[Saved data entries]
..............................

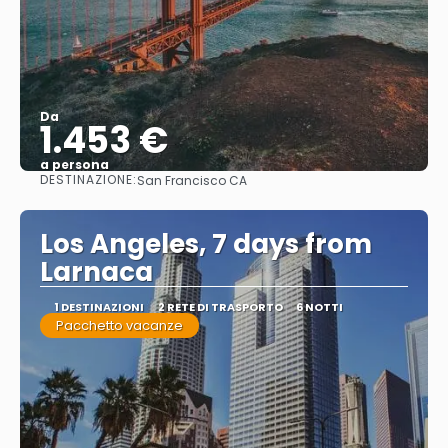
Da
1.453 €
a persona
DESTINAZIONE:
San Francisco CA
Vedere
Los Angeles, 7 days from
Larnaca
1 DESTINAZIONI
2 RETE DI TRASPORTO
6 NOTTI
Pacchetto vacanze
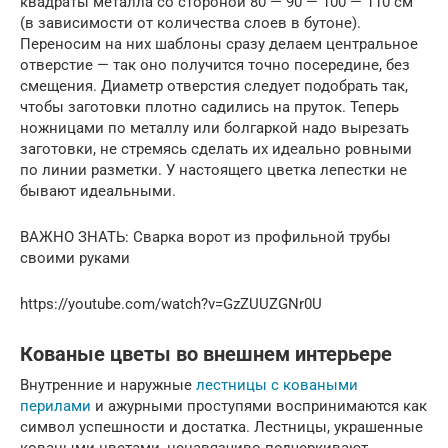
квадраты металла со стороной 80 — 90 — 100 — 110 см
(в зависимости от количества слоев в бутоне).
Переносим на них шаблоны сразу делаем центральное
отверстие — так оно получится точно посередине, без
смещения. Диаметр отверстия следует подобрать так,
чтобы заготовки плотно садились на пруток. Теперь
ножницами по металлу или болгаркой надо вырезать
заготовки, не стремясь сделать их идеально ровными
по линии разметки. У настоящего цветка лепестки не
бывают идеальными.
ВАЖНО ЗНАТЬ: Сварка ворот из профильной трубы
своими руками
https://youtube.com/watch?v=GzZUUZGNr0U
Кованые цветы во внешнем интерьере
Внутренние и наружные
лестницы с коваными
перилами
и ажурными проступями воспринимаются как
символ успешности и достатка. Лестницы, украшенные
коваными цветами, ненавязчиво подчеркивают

..............................

Each line from the one containing "по линии разметки." through the last line of the entries is to be copied exactly, with no other lines added.

Answer space:
по линии разметки. У настоящего цветка лепестки не
бывают идеальными.
ВАЖНО ЗНАТЬ: Сварка ворот из профильной трубы
своими руками
https://youtube.com/watch?v=GzZUUZGNr0U
Кованые цветы во внешнем интерьере
Внутренние и наружные
лестницы с коваными
перилами
и ажурными проступями воспринимаются как
символ успешности и достатка. Лестницы, украшенные
коваными цветами, ненавязчиво подчеркивают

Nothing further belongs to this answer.